**DATASET**
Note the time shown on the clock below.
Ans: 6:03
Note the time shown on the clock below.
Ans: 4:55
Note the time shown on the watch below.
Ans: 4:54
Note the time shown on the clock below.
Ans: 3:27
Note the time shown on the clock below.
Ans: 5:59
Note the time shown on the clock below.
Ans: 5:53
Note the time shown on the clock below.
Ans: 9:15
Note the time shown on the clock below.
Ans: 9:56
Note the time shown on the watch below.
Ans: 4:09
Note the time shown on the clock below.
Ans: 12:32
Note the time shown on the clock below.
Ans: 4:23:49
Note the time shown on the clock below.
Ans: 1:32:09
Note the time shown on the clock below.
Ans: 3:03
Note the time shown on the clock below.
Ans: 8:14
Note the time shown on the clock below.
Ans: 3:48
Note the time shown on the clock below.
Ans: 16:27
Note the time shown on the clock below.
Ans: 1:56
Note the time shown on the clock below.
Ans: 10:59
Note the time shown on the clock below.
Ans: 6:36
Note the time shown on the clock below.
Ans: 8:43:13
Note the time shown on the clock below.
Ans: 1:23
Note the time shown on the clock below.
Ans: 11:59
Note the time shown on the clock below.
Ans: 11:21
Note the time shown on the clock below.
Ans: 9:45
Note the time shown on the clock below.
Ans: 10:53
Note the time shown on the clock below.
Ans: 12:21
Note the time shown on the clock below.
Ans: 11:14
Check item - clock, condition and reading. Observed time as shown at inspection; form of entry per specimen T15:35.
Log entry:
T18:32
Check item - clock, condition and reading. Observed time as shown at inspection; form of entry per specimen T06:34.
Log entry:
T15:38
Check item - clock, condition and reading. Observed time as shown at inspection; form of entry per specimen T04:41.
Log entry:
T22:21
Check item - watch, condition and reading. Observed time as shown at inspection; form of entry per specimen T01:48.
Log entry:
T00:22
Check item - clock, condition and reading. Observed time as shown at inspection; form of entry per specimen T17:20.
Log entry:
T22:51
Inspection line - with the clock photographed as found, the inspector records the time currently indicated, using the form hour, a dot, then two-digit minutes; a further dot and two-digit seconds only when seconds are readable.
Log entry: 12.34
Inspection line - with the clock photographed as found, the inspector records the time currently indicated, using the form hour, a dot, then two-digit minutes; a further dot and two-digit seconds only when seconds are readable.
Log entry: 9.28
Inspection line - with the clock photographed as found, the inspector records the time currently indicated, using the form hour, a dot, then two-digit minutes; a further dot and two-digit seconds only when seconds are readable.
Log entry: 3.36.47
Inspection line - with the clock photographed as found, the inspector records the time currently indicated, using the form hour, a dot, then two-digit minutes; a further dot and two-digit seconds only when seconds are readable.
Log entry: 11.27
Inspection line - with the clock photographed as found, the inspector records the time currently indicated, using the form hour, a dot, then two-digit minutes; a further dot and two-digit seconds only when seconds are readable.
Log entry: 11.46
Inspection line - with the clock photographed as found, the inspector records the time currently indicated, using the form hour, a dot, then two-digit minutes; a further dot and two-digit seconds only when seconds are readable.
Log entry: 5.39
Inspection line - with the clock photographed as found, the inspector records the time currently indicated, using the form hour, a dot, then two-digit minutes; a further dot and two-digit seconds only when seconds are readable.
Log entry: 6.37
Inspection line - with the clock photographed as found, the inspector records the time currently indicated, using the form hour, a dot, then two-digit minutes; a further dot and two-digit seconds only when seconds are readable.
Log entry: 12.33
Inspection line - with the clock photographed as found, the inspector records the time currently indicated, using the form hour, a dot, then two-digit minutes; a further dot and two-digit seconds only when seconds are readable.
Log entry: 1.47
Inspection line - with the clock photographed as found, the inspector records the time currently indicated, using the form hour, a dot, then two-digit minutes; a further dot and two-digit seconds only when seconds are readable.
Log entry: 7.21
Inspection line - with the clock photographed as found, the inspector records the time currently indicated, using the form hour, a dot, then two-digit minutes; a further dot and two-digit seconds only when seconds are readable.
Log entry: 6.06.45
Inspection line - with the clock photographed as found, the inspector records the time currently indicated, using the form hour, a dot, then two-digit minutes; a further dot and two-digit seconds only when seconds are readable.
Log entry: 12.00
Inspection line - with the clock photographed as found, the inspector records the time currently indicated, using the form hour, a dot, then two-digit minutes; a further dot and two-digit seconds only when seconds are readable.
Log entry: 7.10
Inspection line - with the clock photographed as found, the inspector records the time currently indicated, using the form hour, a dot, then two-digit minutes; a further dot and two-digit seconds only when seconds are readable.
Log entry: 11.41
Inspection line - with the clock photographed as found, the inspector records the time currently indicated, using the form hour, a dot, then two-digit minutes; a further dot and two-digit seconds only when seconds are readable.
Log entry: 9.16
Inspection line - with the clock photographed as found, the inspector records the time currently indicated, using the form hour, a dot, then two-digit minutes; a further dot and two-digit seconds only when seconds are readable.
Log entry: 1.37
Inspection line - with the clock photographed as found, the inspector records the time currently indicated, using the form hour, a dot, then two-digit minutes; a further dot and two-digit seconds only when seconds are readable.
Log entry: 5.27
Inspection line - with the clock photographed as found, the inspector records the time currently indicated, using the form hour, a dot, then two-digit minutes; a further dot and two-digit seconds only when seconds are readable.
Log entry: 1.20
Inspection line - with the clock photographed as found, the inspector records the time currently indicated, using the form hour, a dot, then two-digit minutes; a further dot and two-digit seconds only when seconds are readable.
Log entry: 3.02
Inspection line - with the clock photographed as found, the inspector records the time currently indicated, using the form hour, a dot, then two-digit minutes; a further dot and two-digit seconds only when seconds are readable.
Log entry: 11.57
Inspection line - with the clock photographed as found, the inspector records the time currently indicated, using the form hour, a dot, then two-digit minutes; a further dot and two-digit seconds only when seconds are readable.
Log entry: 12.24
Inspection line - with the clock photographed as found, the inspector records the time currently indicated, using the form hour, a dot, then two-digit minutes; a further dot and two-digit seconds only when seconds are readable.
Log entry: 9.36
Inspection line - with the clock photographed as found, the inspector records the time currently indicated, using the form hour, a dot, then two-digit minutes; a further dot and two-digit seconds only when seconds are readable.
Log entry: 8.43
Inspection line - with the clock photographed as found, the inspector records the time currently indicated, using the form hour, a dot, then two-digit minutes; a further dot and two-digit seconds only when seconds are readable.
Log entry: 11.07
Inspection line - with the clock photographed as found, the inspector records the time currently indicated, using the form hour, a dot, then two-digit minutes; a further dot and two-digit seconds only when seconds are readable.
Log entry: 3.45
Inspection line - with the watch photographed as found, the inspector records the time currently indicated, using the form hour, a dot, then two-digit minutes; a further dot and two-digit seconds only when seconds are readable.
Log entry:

**DIRECTIVE**
State how many lines of the listing above contain the word "watch", counting case, and give only that number.

**WRITTEN ANSWER**
4